Sammendrag
The topic of this dissertation is the policing of global hubs, and it is particularly concerned with the security governance arrangements found at Norwegian airports and maritime ports. Employing a mixed-method design, the dissertation draws on extensive empirically grounded research from case studies of Oslo airport, the port of Stavanger and the port of Kristiansand, which are three important hubs in the Norwegian infrastructure for facilitating flows of people and things. This dissertation sets out to explore collaborative and network structures among policing agencies as a way to approach complex matters relating to security, and the organizations’ experience of security projects in their everyday life, with particular emphasis on their perceptions of different mentalities, logics and interests and efforts to reconcile them. By combining perspectives on collaboration, experiences of security practices and guiding mentalities, this study seeks to contribute by providing new empirical and conceptual insights into plural policing and security governance from the Nordic context. More importantly, the dissertation aims to develop and advance our thinking on the policing of global hubs – which are distinct and unique institutional environments that have yet to receive proper criminological attention. Thus, to make this possible, the overarching research question that this dissertation sets out to address is
How do agencies producing and delivering security and policing services in global hubs experience and perceive their collaborative relations and everyday practices when dealing with matters of security?

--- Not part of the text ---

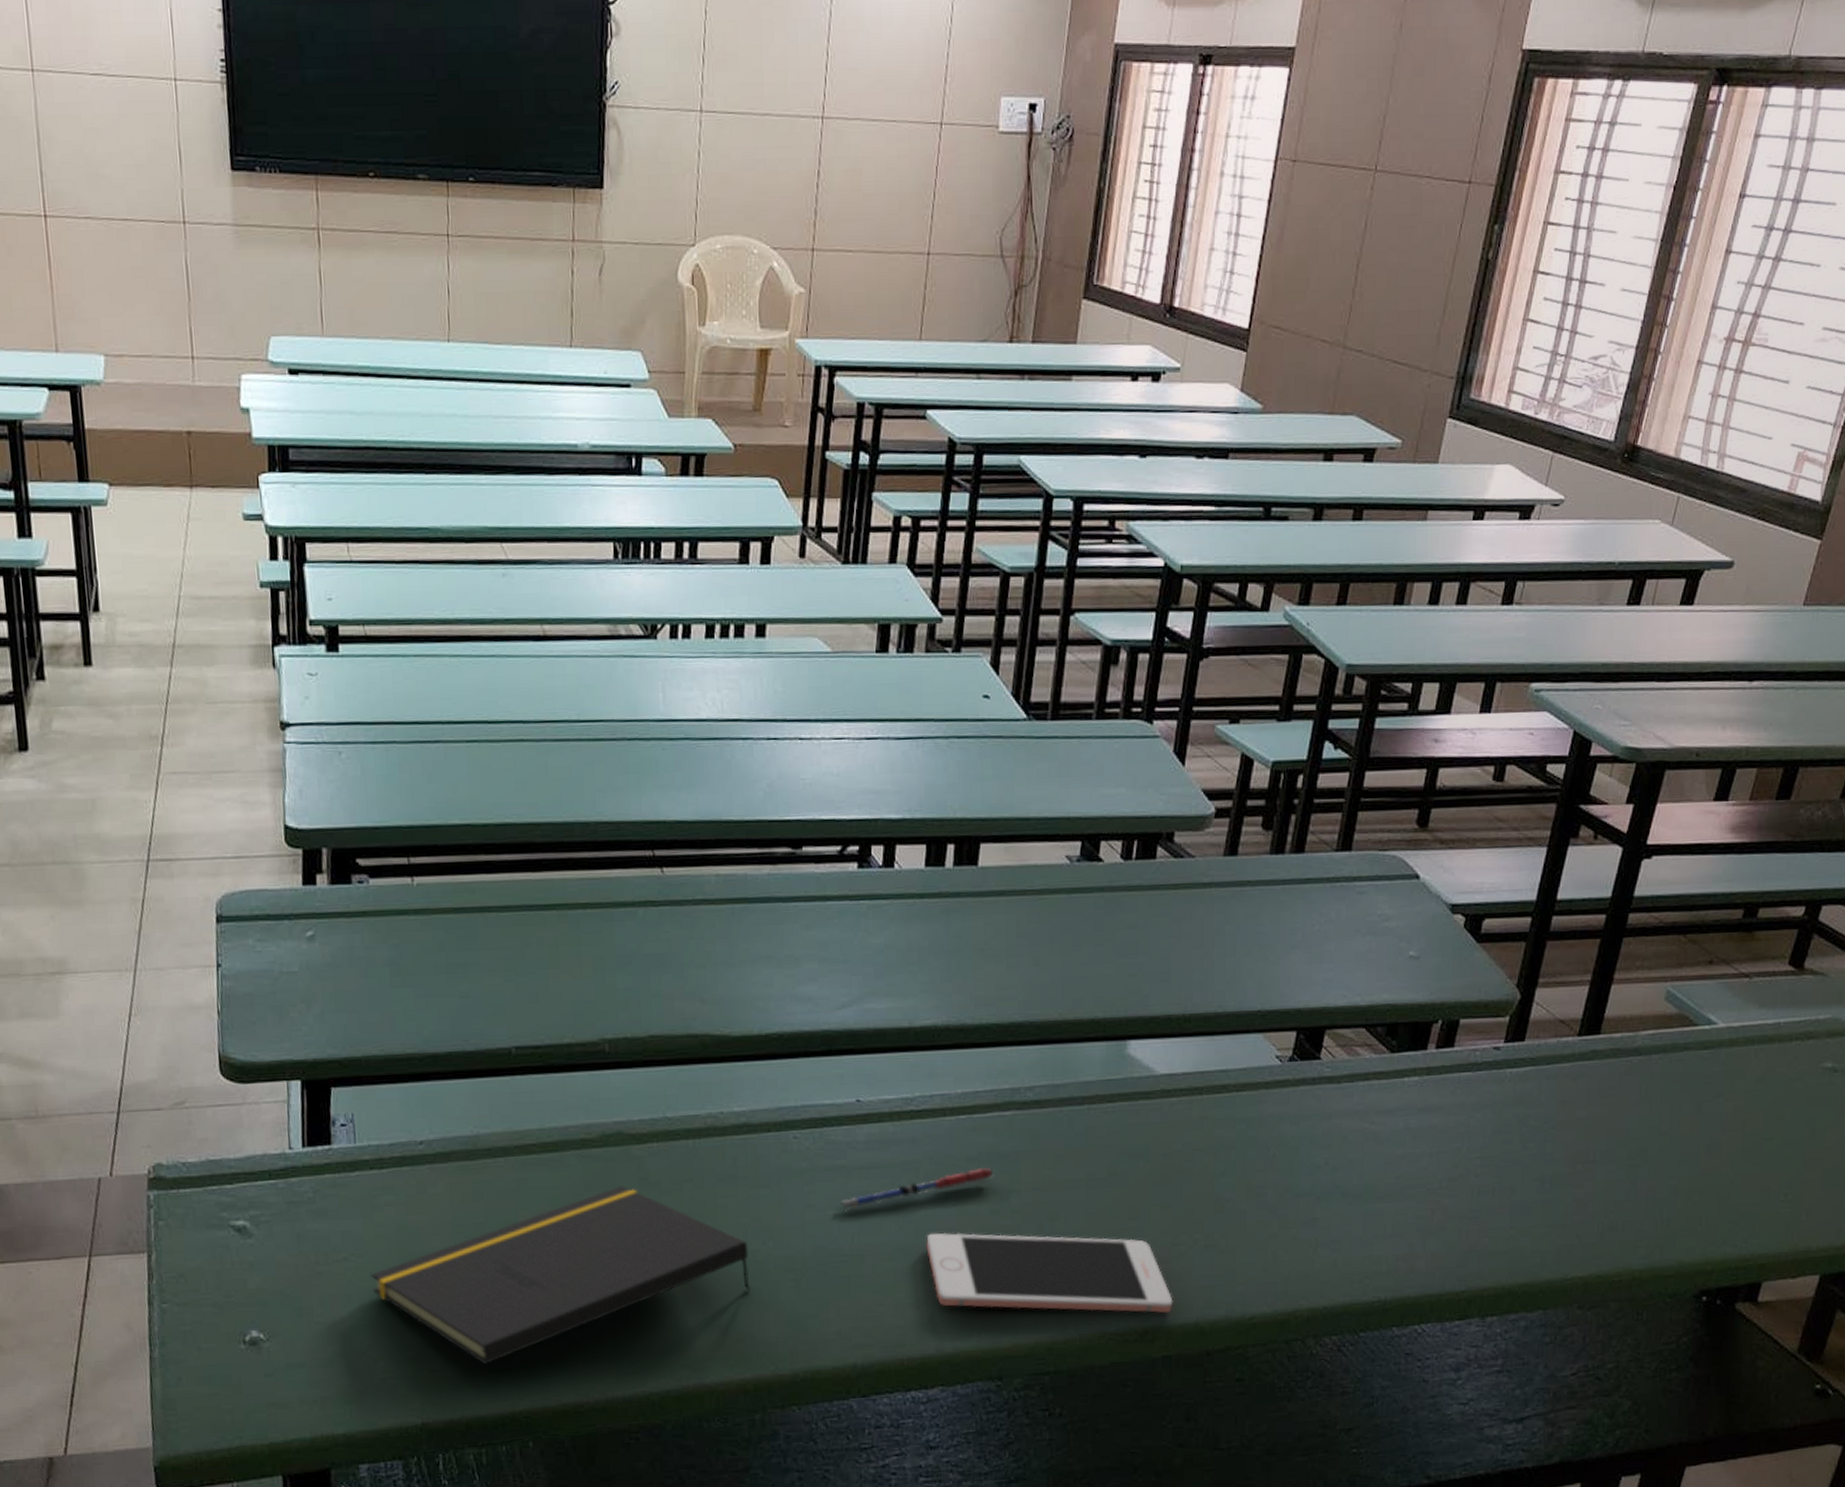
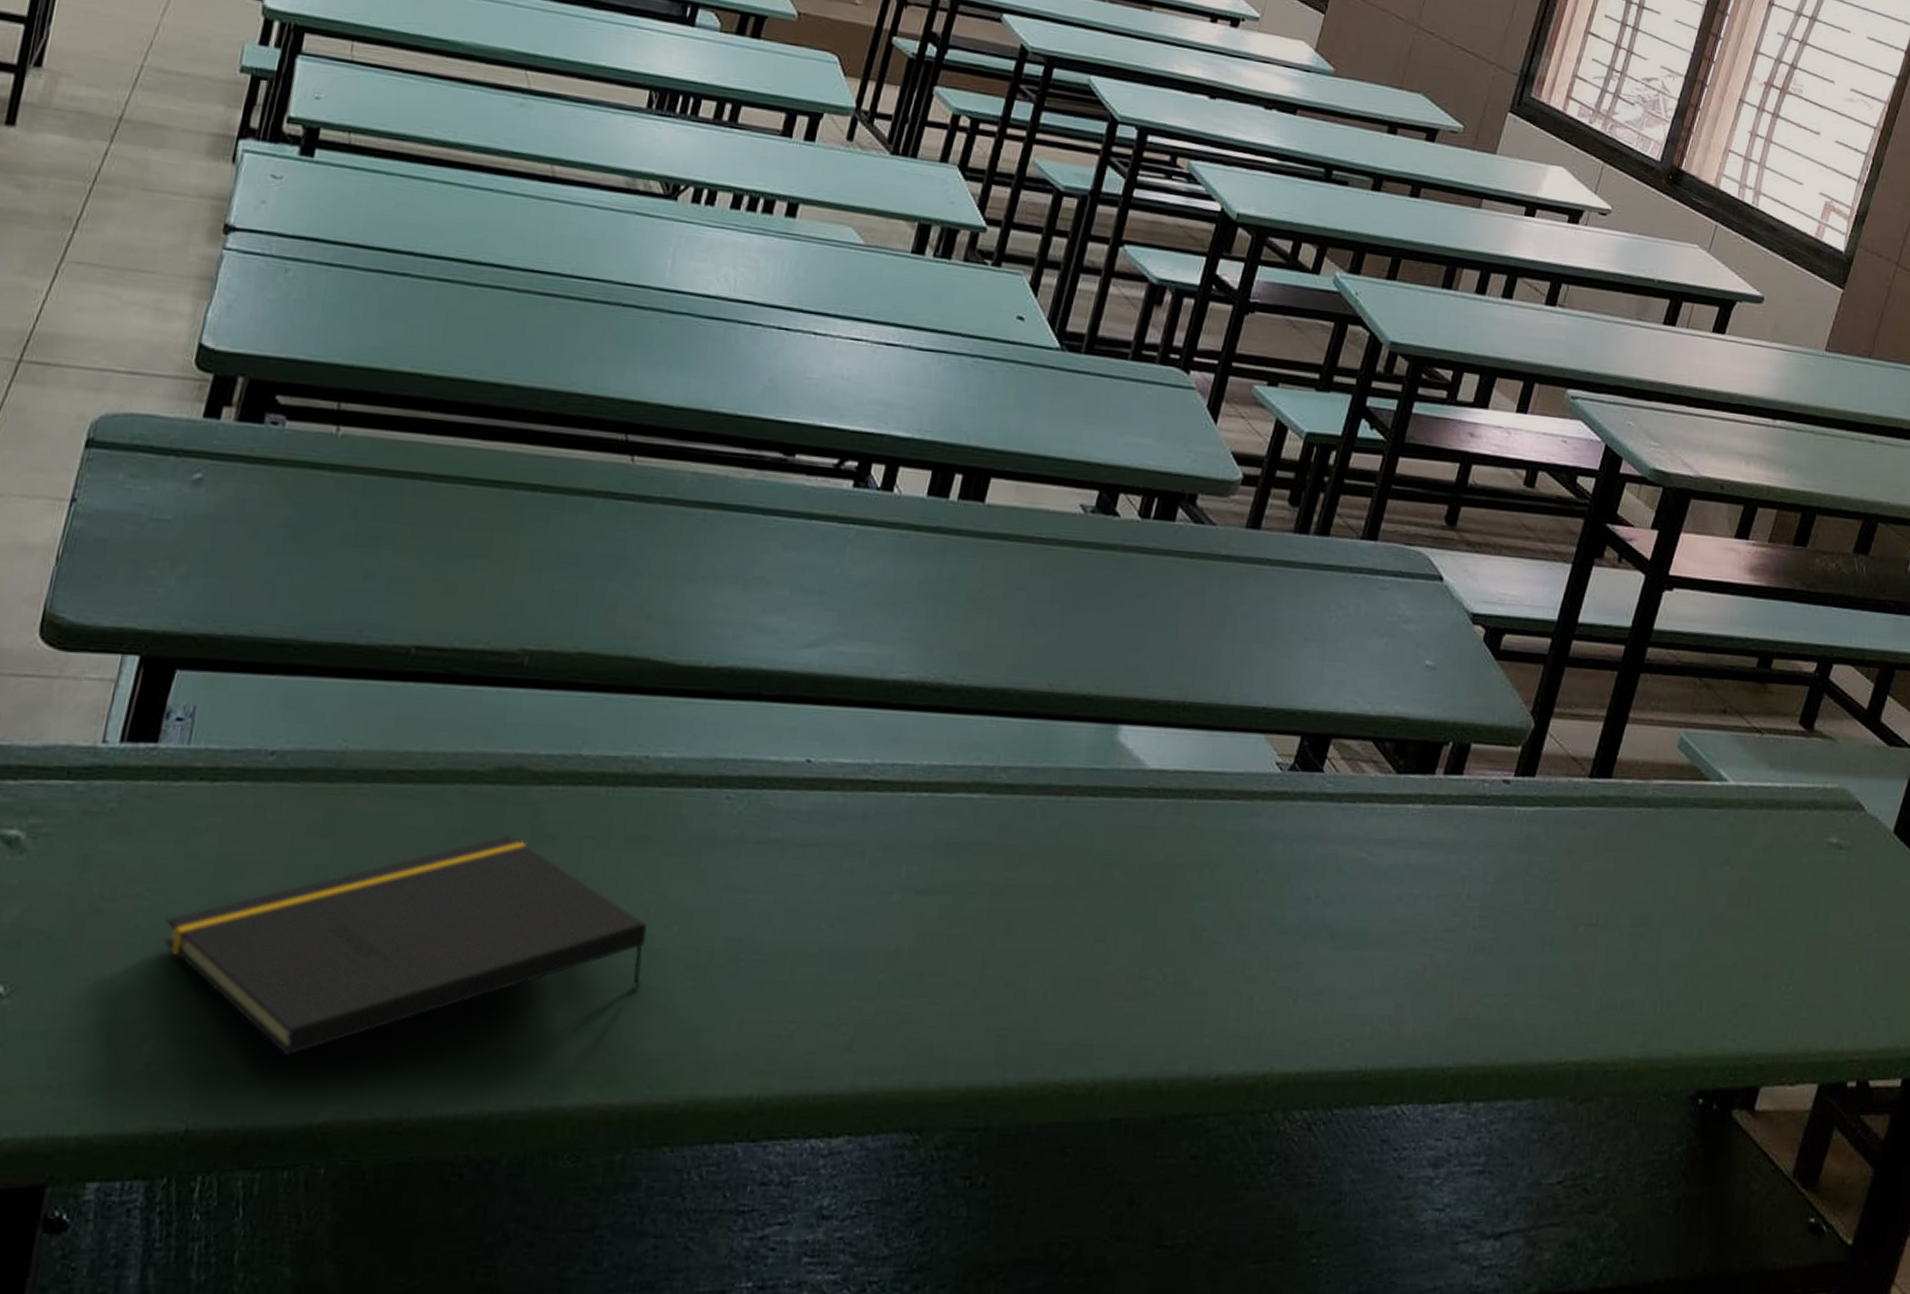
pen: present [841,1167,995,1210] -> none [767,859,951,896]
cell phone: present [926,1232,1173,1314] -> none [858,935,1132,1064]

The dissertation is made up of four articles, and although the articles can be read separately as independent contributions to the literature on plural policing and security governance, they also connect in certain ways and, taken together, shed light on the overall research objective of this dissertation, and contribute to expand and advance the current literature. Articles one and two are concerned with examining and mapping collaborative relations, and make clear that the notion of public-private is crucial to the way agencies view themselves in comparison with others, and to how they seek to position themselves in collaborative efforts by referring to this divide. The mapping of relations reveals a distinct social structure and highlights how power is connected to the relational position of agencies within security networks. The third and fourth articles take a broader approach to unpacking security governance by giving attention to agencies’ experiences and understanding of policing and security practice in global hubs. The third article underlines how the dimension of “everyday practices” is important for making sense of the way in which agencies respond to exceptionality and develop strategies to cope with it. The last article shows how policing and security agencies are affected by, and seek to adapt to, the demand for efficiency and speed that is intrinsic to the commercial system prevailing in global hubs.